How cryptocurrencies accelerate geopolitical shifts

Liberal democracies and regulators must confront the challenges posed by crypto to the traditional financial system and the dollar, writes Christopher Smart, managing partner of Arbroath Group.
Money is power, and power is money, as everyone knows. So it's worth paying special attention to the technological revolution that’s about to disrupt the world’s money flows at the very moment global political power is shifting from familiar foundations. Cryptocurrencies won't change the global balance of power alone, but they will speed and distort the changes underway.
This revolution is the simple promise that decentralised ledgers, sophisticated algorithms and massive computing power will allow the transfer of money, stocks and other property at the cost of an email and with the security of an armoured truck.
These technologies will spread fastest in tyrannies, where as central bank digital currencies they become tools of government control, and in failed states, where as private cryptocurrencies they offer savings and payment mechanisms that don’t otherwise exist. If liberal democracies don’t encourage faster innovation, develop more balanced regulations and reinforce the strengths behind their markets, then economic and political power will flow elsewhere.

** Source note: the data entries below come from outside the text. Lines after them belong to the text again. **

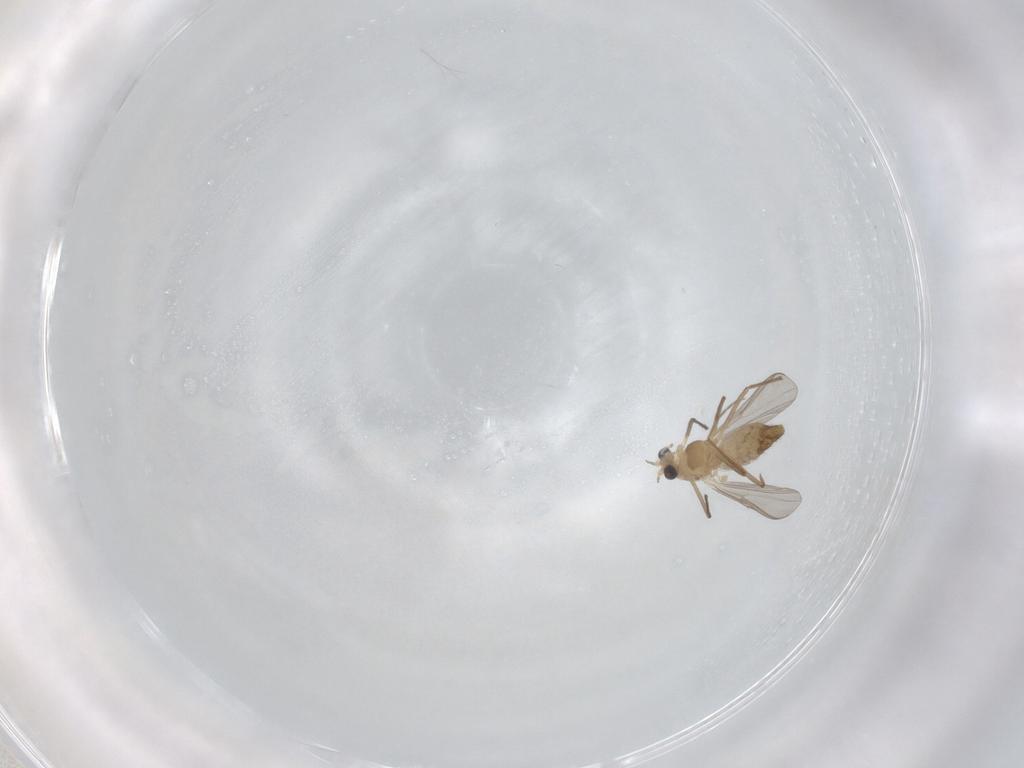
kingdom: Animalia
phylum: Arthropoda
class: Insecta
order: Diptera
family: Chironomidae
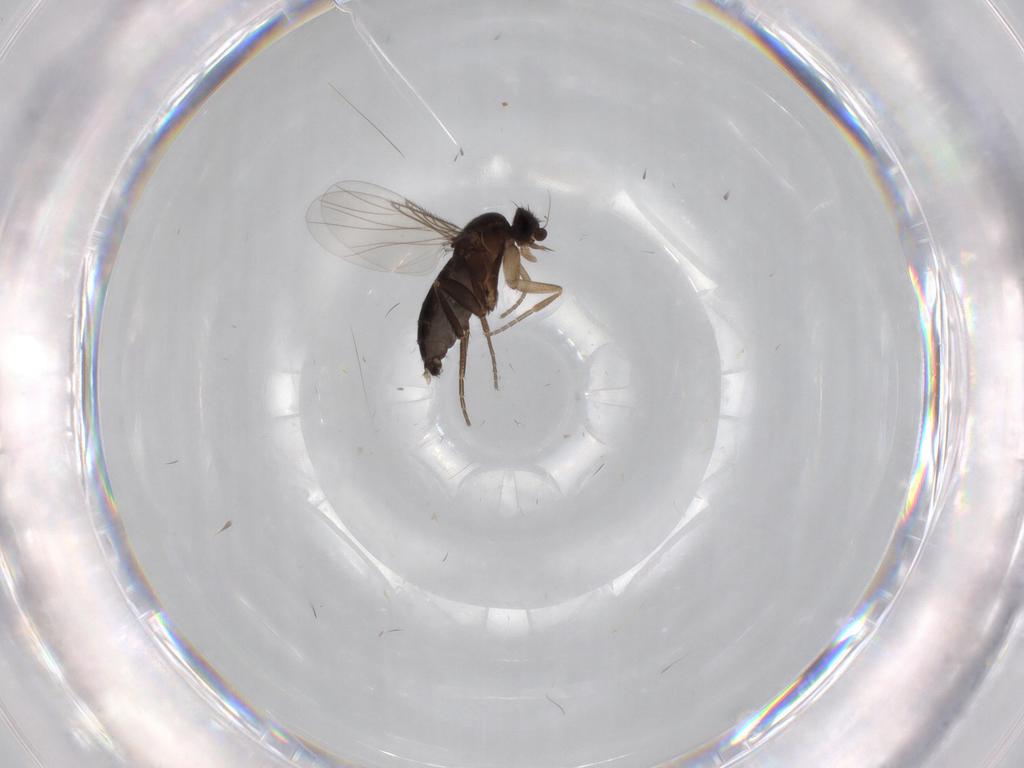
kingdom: Animalia
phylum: Arthropoda
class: Insecta
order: Diptera
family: Phoridae
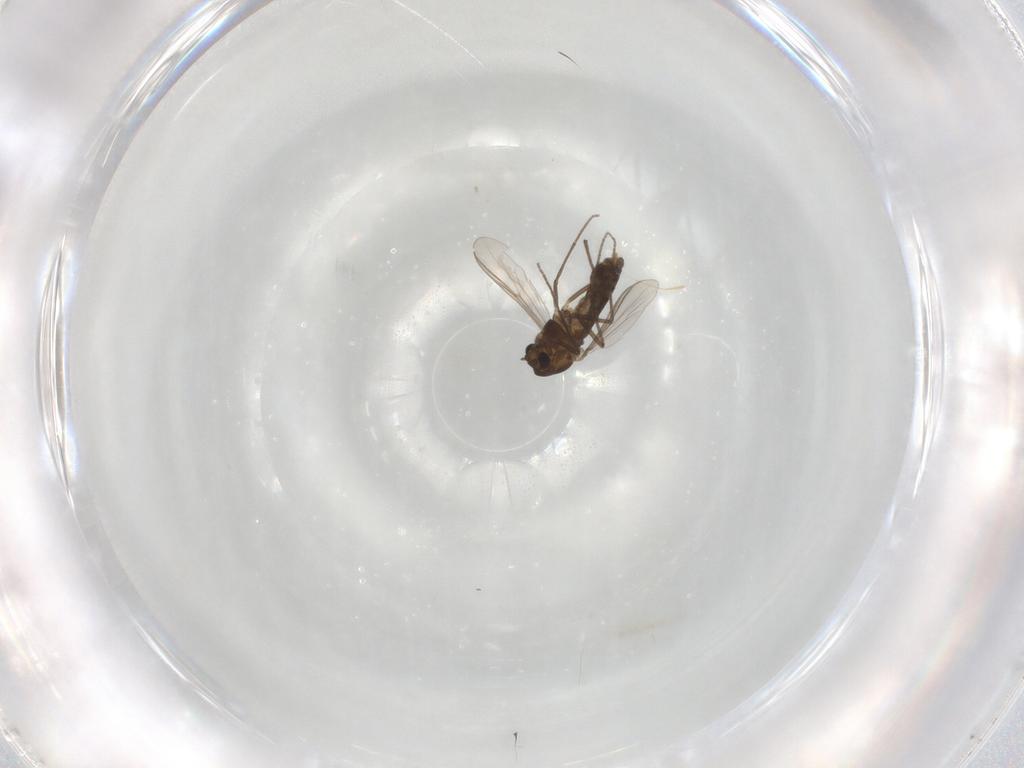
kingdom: Animalia
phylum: Arthropoda
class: Insecta
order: Diptera
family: Chironomidae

There is a version of the future in which not much changes. The world's largest economies continue to host the largest flows of these new financial assets, setting the rules for transfers, reporting and taxation. Old intermediaries, custodians and payments systems wither away, in the extreme vision, and new mechanisms take their place under the watchful eyes of the current regulators.
But that doesn't feel quite right, because the assault on legacy financial infrastructure is also an assault on government control in general and the dollar in particular. The emergence of these technologies fuels shifts in political power that are already underway within and among countries, especially among the world’s largest economies.
Challenges to liberal democracy
In many western democracies, the emergence of digital assets coincides with a moment of greater political populism. The earliest ‘crypto-bros’ pushed a deliberate agenda to protect against government and corporate intrusion, and their anger dovetailed nicely with President Donald Trump’s case that the ‘Deep State’ is rigged. Together, they now embrace bitcoin as ‘digital gold’ as the dollar weakens, even as they block the Federal Reserve from developing a CBDC.
Elsewhere, governments struggle to strike a balance between El Salvador’s embrace of bitcoin as legal tender and the Taliban’s outright crypto ban. Most regulators have been cobbling together rules that preserve their control of financial stability and tools to track criminals, while hoping they leave enough flexibility for innovation and privacy protection.
If liberal democracies don’t encourage faster innovation, develop more balanced regulations and reinforce the strengths behind their markets, then economic and political power will flow elsewhere.
If cryptocurrencies chip away at the traditional prerogatives of all regulators, however, they pose special challenges to the regulators of the world's dominant currency. Even as the Chinese government cracks down on cryptocurrencies at home, the digital renminbi is key to its agenda abroad to promote an alternative to the dollar. The European Central Bank has similar ambitions for its currency, in hopes that broad adoption of a digital euro will reduce borrowing costs and reinforce the continent’s ‘monetary sovereignty’.
Monetary sovereignty is the polite term for undercutting Washington’s extensive use of financial sanctions against criminals and rogue governments. Russia, Iran and Venezuela have all experimented with their own digital currencies to avoid sanctions. The most promising effort, however, is Project mBridge, a prototype to settle payments in CBDCs and avoid dollar settlements altogether. China, Hong Kong, Thailand, the United Arab Emirates and Saudi Arabia are among its principal sponsors after the Bank for International Settlements withdrew.
The Trump administration’s launch of a strategic bitcoin reserve in March fulfilled an election promise and was justified in part as a hedge against the likely weakening of America’s own currency. If others follow America’s lead, countries may scramble to control the computational power that validates bitcoin transactions.
A plan for the future
Just how much all these forces may erode government power or undercut the dollar’s reserve status remains unclear. But with dictatorships tempted to use digital currencies to reinforce their authority and weak states forced to surrender to these powerful technologies altogether, liberal democracies must find ways to get the design right of these new currencies.
Above all, research programmes and market incentives need to support faster innovation in digital assets that remain in their infancy. At the same time, regulators must develop frameworks that balance reliability and innovation, security and convenience, law enforcement with privacy. But these frameworks must not be allowed to raise doubts about financial stability.
Most important, however, will be the reinforcement of the traditional institutions that make the US, Europe, Japan and other advanced democracies such attractive long-term investments. Currencies reflect the business models that stand behind them, whether they are in leather wallets, bank accounts or distributed ledgers.
Especially amid the populism that drives much of the enthusiasm around cryptocurrencies, governments need to redouble their commitments to reinforce entrepreneurial ecosystems, advanced research laboratories, independent courts and all the democratic institutions that support innovation and growth, but also reliability and transparency.
Without a deliberate agenda to guide and shape the crypto revolution, it’s difficult to see a happy next chapter in the world’s shifting geopolitical balance.